SIX YOU KNOW, I’M JUST NOT CONVINCED…
Personally, it’s usually a good friend that makes a great wine come alive, but Fiona Beckett, argued in a Guardian wine review that, “if wine is to come alive for people, it needs more of this sort of synaesthetic approach. Music, for instance, can actually change your perception of food and drink, according to research carried out by Professor Charles Spence at Somerville College, Oxford. And, as it happens, Oddbins has been pursuing this line of thought for a while now, pairing its wines with different soundtracks. The exotically smoky Cantine San Marzano from Salento is somewhat whimsically recommended with Paul Simon’s “Diamonds On The Soles Of Her Shoes”, while Samuel Delafont’s Libre Cours Rouge 2015, an exuberant blend of pinot noir and grenache, is partnered with Paul Anka’s “A Steel Guitar And A Glass Of Wine” (though, personally, I’d go for Lou Reed’s “Dirty Blvd”). [Ed’s note: try and find two more diametrically opposed songs! Guess which the line, “Give me your hungry, your tired, your poor – I’ll piss on ’em/that’s what the Statue of Bigotry says…” comes from].
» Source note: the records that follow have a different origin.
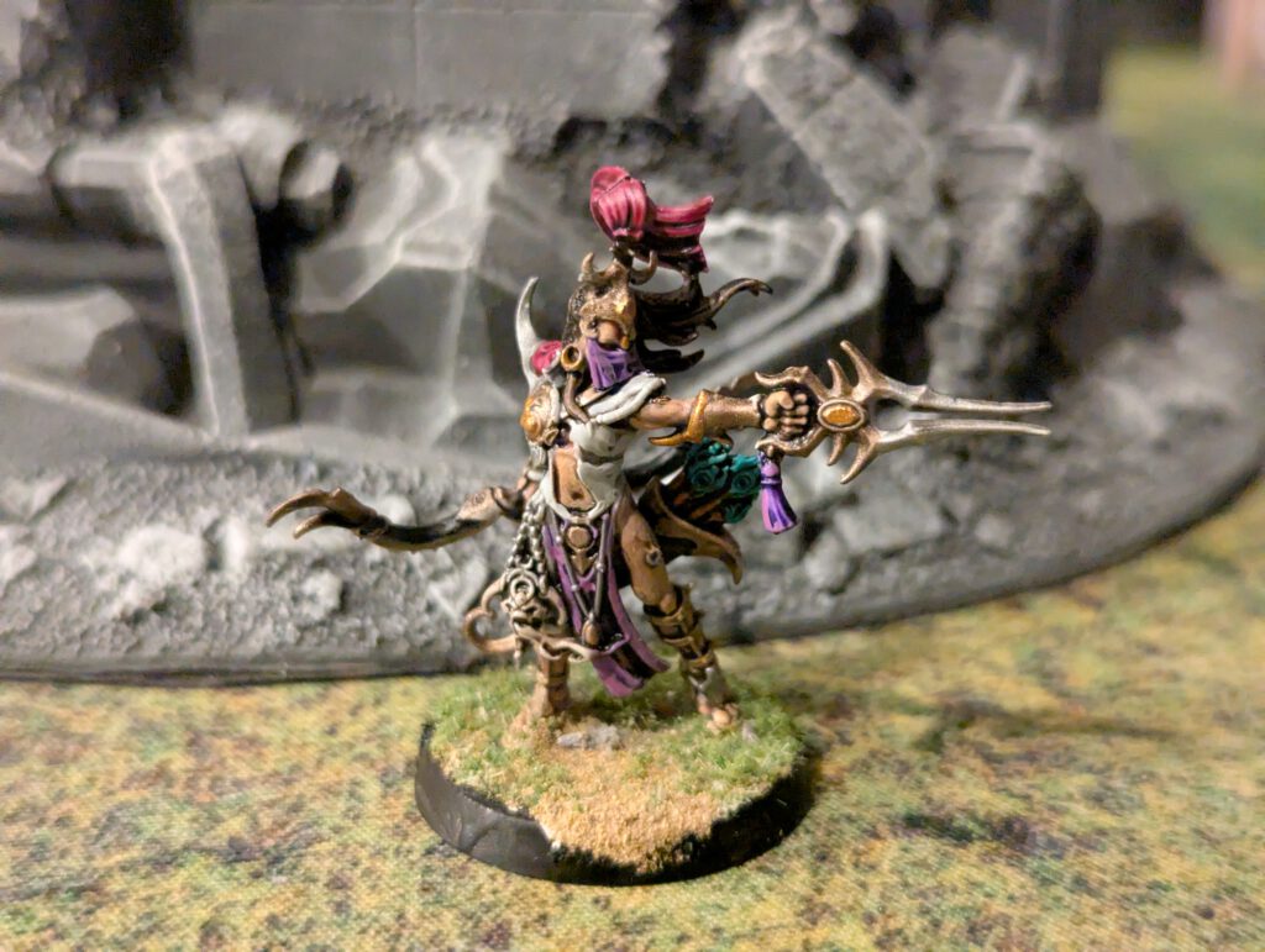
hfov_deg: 39.6
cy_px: 476
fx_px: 1757
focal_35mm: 48
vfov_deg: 30.3
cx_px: 632
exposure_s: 1/50
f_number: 1.85
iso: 3356
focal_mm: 6.81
Anyhow, back to Fiona: “Great Western Wine in Bath has teamed up with a company called Stylus Vinyl to pair a classic album with one of its wines. This month, they’ve matched David Bowie’s Hunky Dory with El Brindis Monsant 2014, Franck Massard’s ballsy blend of samso and garnacha. You may disagree about the appropriateness of the soundtrack, but it’s a welcome departure from seeing wine purely as a commodity, and instead start to view it as part of a broader, cultural experience.
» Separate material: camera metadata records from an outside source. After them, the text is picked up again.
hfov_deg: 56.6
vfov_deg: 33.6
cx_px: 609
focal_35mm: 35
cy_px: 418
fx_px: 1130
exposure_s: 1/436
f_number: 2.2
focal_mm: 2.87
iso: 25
My pairing? A cheeky Ribera Del Duero with Red Ingle and The (Un) Natural Seven, featuring the wonderful Jo Stafford – billed here as Cinderella G. Stump – taking Perry Como’s Temptation to the cleaners. My dad loved Spike Jones (along with Jonathan Winters, Bob Newhart and Stan Freeberg), so I’d always been exposed to this musical insanity. It’s not something that you need to hear often, but may be appropriate in this Inauguration Week. Hear it in the music player on the right if you dare.

SEVEN AFTER ALL THIS IDLE SCHEMING, CAN’T WE HAVE SOMETHING TO FEEL…
On the occasion of the passing of Nat Hentoff, legendary jazz writer and all round extra-ordinary fellow, Marc Myers ran an interview that he
’d done in 2009
Marc: Is there a link between jazz and justice?
Nat Hentoff: Oh sure. When Max Roach was teaching at the University of Massachusetts, I was auditing a class there. Afterward we were talking. He said, “You know, what [jazz musicians] do, each of us as individuals, is listen to one another very carefully to make this thing work. And out of that process comes a whole that has its own identity. That’s exactly what the U.S. Constitution is all about.” How right he was. Thinkers coming together to create something that has enormous purpose.